Unraveling Pathways of Emesis
Two pathways have been pinpointed as particularly important in CINV: the peripheral pathway in the gastrointestinal (GI) tract and the central pathway involving the chemoreceptor trigger zone (CTZ) in the brain. Both pathways lead to the vomiting center, a network of neurons located in the region of the brain known as the nucleus tractus solitarius (NTS), which ultimately coordinates the physical manifestation of vomiting.
Chemotherapy is toxic to the enterochromaffin cells that are found throughout the GI tract and causes them to release increased amounts of the neurotransmitter serotonin. This binds to serotonin receptors located on structures in the GI tract and the brain and on the vagal afferent nerves that transmit signals between the two. This then either stimulates nausea and vomiting directly (acute CINV) or initiates the central pathway, resulting predominantly in delayed CINV.
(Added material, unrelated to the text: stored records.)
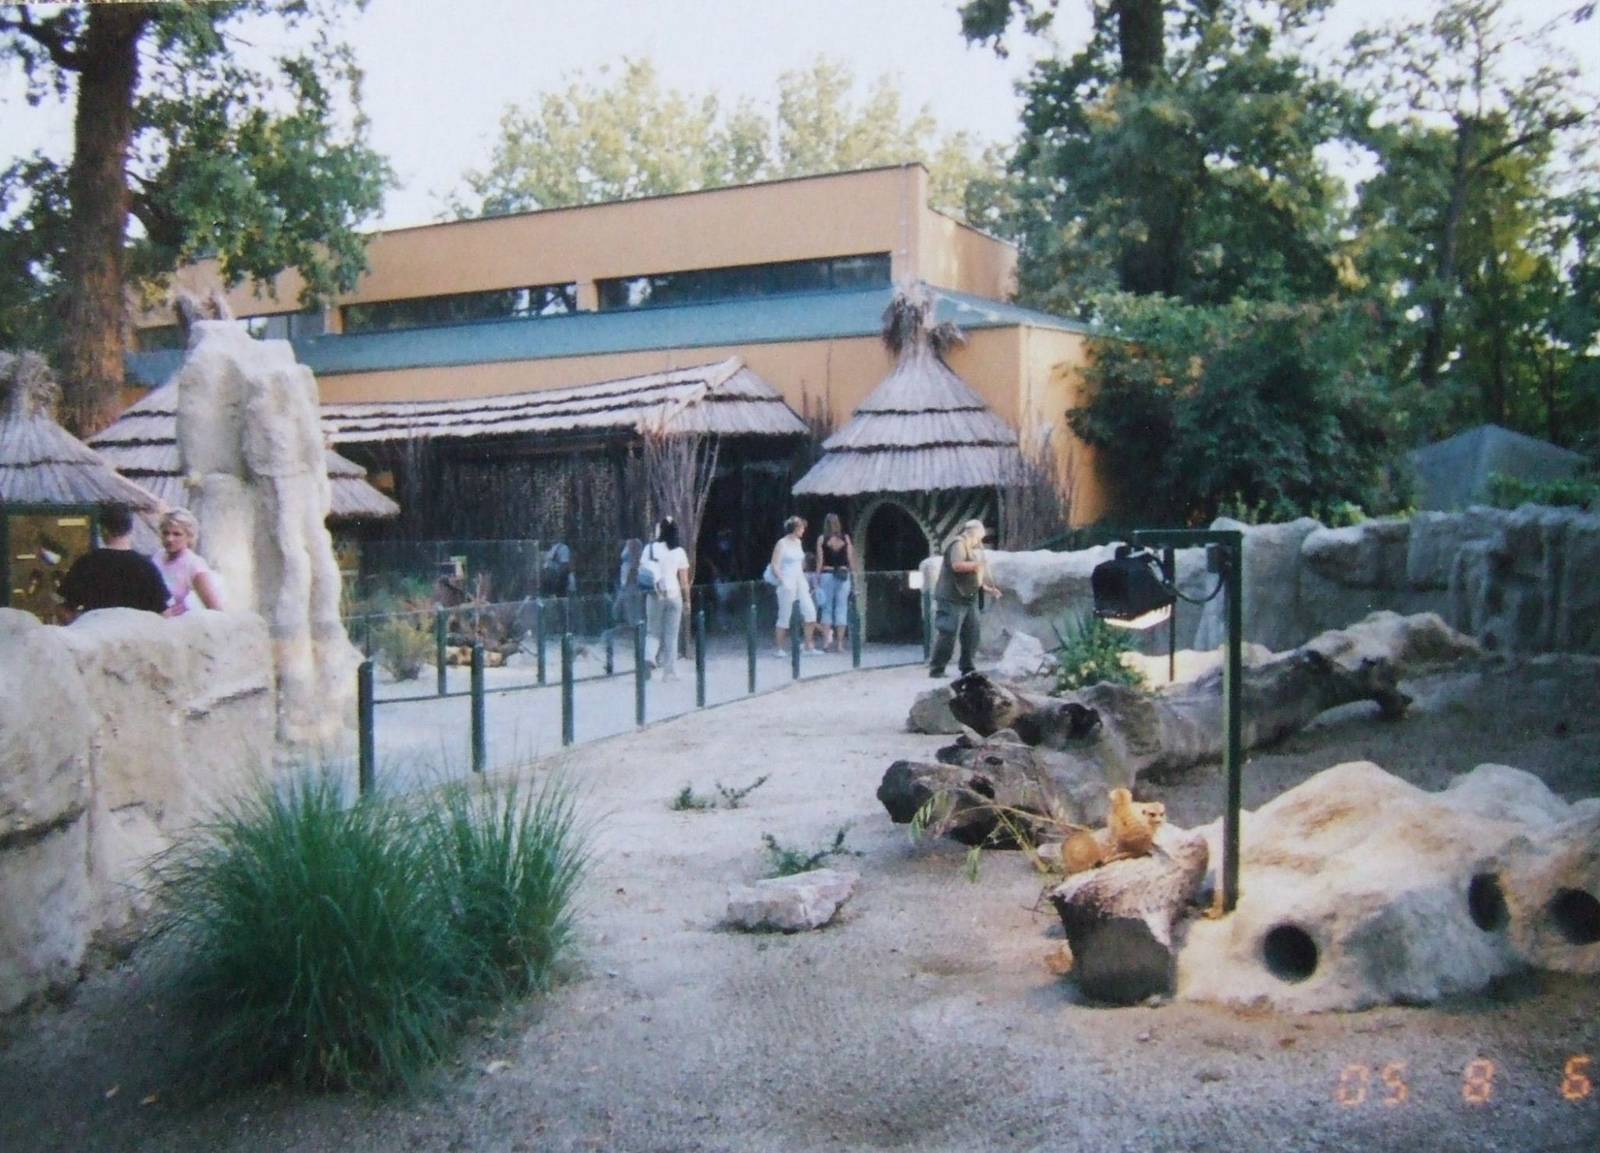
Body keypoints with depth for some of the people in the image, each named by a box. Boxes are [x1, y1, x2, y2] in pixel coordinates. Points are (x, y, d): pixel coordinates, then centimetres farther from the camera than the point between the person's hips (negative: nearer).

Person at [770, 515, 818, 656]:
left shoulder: (799, 542, 12)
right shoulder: (782, 543, -9)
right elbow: (775, 566, -11)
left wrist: (803, 578, 14)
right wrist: (783, 582, -18)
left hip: (800, 581, 7)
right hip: (787, 584, -7)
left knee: (810, 611, -4)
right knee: (785, 616, -1)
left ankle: (809, 645, 3)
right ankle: (780, 649, 8)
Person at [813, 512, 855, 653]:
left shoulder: (822, 539, 0)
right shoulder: (846, 538, 4)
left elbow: (819, 561, -1)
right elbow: (851, 559, 4)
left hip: (827, 574, -1)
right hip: (843, 575, 1)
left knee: (826, 608, 9)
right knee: (841, 608, 3)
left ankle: (826, 639, 0)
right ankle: (839, 643, 1)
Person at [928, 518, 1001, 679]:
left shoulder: (973, 549, 18)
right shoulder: (959, 544, -10)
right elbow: (957, 565, -26)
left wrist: (987, 589, 14)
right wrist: (978, 563, -18)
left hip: (969, 599, 9)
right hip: (951, 599, -9)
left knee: (972, 635, 7)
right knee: (947, 634, -10)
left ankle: (967, 668, 15)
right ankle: (936, 669, -5)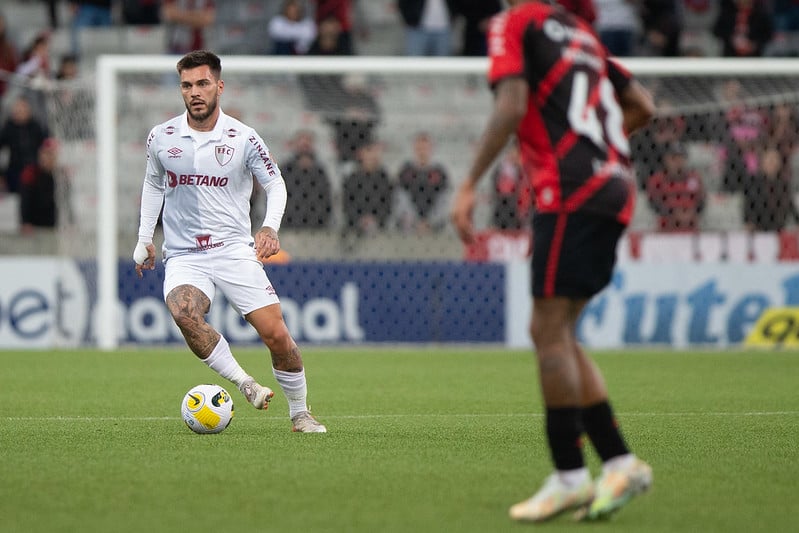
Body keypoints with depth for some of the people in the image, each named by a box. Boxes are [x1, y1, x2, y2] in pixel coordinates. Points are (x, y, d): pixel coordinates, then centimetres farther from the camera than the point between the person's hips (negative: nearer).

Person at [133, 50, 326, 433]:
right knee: (184, 313, -33)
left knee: (276, 334, -10)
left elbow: (275, 184, 6)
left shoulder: (243, 138, -3)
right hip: (183, 256, 1)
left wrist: (270, 227, -12)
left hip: (235, 250, 0)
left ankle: (299, 413, 12)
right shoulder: (161, 138, 3)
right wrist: (144, 239, 16)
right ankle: (244, 384, -24)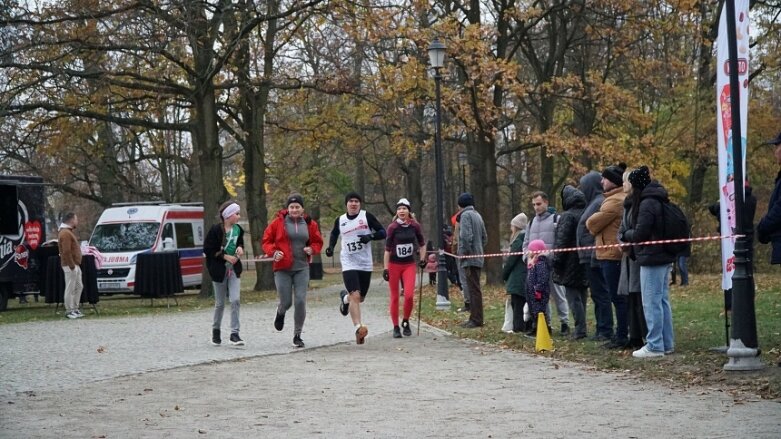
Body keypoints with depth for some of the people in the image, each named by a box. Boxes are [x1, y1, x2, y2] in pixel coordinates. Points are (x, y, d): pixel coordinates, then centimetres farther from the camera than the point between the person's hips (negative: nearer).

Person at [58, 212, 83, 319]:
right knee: (70, 289, -6)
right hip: (70, 266, -11)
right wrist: (71, 265, -22)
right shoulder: (65, 233, -16)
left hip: (75, 265, 11)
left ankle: (75, 308, 22)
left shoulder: (69, 232, 19)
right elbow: (66, 252, -23)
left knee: (79, 287, 15)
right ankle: (69, 311, -2)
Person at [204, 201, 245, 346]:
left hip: (234, 269, 4)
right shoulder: (216, 230, -13)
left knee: (235, 300, -9)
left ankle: (234, 334, -6)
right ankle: (216, 330, 29)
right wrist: (225, 256, -16)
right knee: (220, 303, 7)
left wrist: (240, 248, -3)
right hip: (219, 270, -4)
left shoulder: (238, 229, 2)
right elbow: (208, 250, -11)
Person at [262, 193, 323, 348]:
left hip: (302, 268, 1)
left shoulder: (310, 224, 4)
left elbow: (317, 242, 14)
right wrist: (273, 252, -15)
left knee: (300, 301, -7)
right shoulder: (278, 222, -2)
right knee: (286, 302, -1)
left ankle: (297, 335, 7)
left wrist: (312, 249, -7)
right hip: (282, 268, -1)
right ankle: (280, 312, 39)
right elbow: (266, 241, 3)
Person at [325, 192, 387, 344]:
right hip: (349, 264, -1)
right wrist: (330, 247, 8)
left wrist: (370, 236, -19)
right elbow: (334, 234, 25)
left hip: (365, 264, 1)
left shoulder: (366, 216, -2)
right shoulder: (340, 220, 5)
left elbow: (382, 232, -1)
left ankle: (345, 297, 48)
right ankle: (358, 328, -22)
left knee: (360, 298, 13)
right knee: (355, 295, -18)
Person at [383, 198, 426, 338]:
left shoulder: (415, 226, -2)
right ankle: (396, 327, 12)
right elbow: (387, 249, -6)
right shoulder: (392, 227, -8)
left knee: (409, 295, -14)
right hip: (394, 265, -1)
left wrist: (422, 259, 5)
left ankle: (406, 322, 9)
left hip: (409, 265, 1)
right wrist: (385, 268, -8)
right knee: (394, 297, 2)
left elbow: (422, 244, 13)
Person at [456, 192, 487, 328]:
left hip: (470, 258, -9)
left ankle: (476, 319, -9)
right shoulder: (477, 215, 18)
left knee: (474, 289, -8)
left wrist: (465, 252, -12)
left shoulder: (466, 215, -9)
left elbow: (466, 235, -21)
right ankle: (475, 318, 17)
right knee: (475, 288, 13)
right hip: (478, 258, 9)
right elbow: (484, 236, 21)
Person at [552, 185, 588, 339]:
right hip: (585, 262, 7)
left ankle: (580, 329, -12)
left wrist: (556, 260, -9)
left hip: (571, 263, -7)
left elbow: (561, 241, -15)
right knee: (582, 296, 13)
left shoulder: (568, 216, -12)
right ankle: (581, 328, 17)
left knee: (573, 297, -6)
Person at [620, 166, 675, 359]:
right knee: (663, 301, 15)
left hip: (652, 258, -10)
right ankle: (667, 343, 20)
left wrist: (625, 235, 2)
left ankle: (654, 346, -4)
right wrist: (629, 235, 16)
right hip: (664, 257, 10)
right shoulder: (660, 201, 14)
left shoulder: (647, 204, -16)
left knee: (651, 303, -6)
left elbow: (640, 233, -18)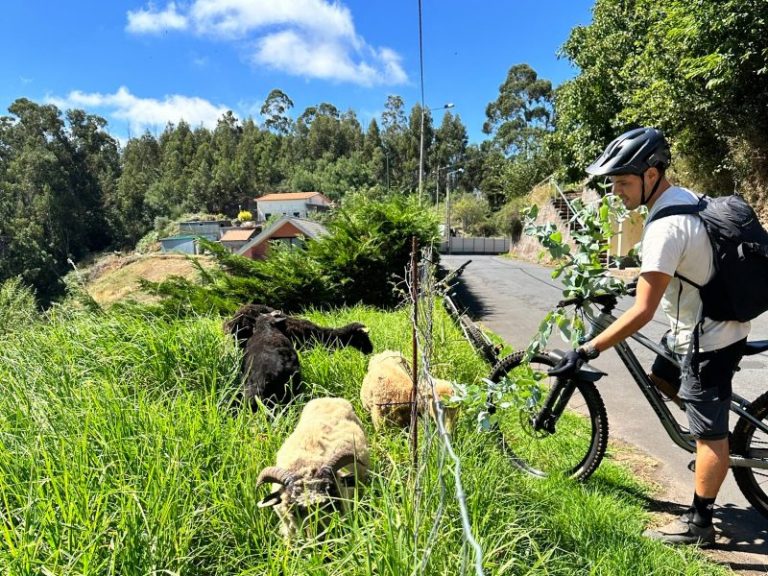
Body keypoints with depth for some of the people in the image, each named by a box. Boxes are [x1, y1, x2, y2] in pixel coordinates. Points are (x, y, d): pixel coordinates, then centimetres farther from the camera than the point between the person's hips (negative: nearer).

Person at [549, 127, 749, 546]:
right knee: (659, 377, 26)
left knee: (709, 433, 4)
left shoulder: (664, 227, -29)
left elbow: (642, 312, -31)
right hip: (716, 320, 10)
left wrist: (585, 353, -28)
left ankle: (699, 523, 20)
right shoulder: (683, 196, 1)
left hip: (709, 337, -9)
Chemotherapy also stimulates the release of another neurotransmitter, substance P, which activates the central pathway by binding to neurokinin 1 (NK1) receptors, primarily in the NTS in the brain. The signal is then transmitted to the CTZ and then on to the rest of the vomiting center.
A number of other receptors and neurotransmitters including the dopamine, cannabinoid, his tamine, and acetylcholine receptors are thought to be involved in CINV; however, substantially less is known about their precise mechanism of action. It is also likely that there is significant crosstalk between the serotonin and NK1 receptor pathways and potentially other as yet unidentified pathways of nausea and vomiting.
Advances in Preventive Therapy
Initially, corticosteroids such as dexamethasone and dopamine receptor antagonists including metoclopramide and haloperidol formed the basis of preventive therapy for CINV, but these proved to have limited effectiveness in the setting of more highly emetogenic chemotherapy (HEC). With the introduction and widespread adoption of cisplatin-based chemotherapy, this became an increasingly important unmet need.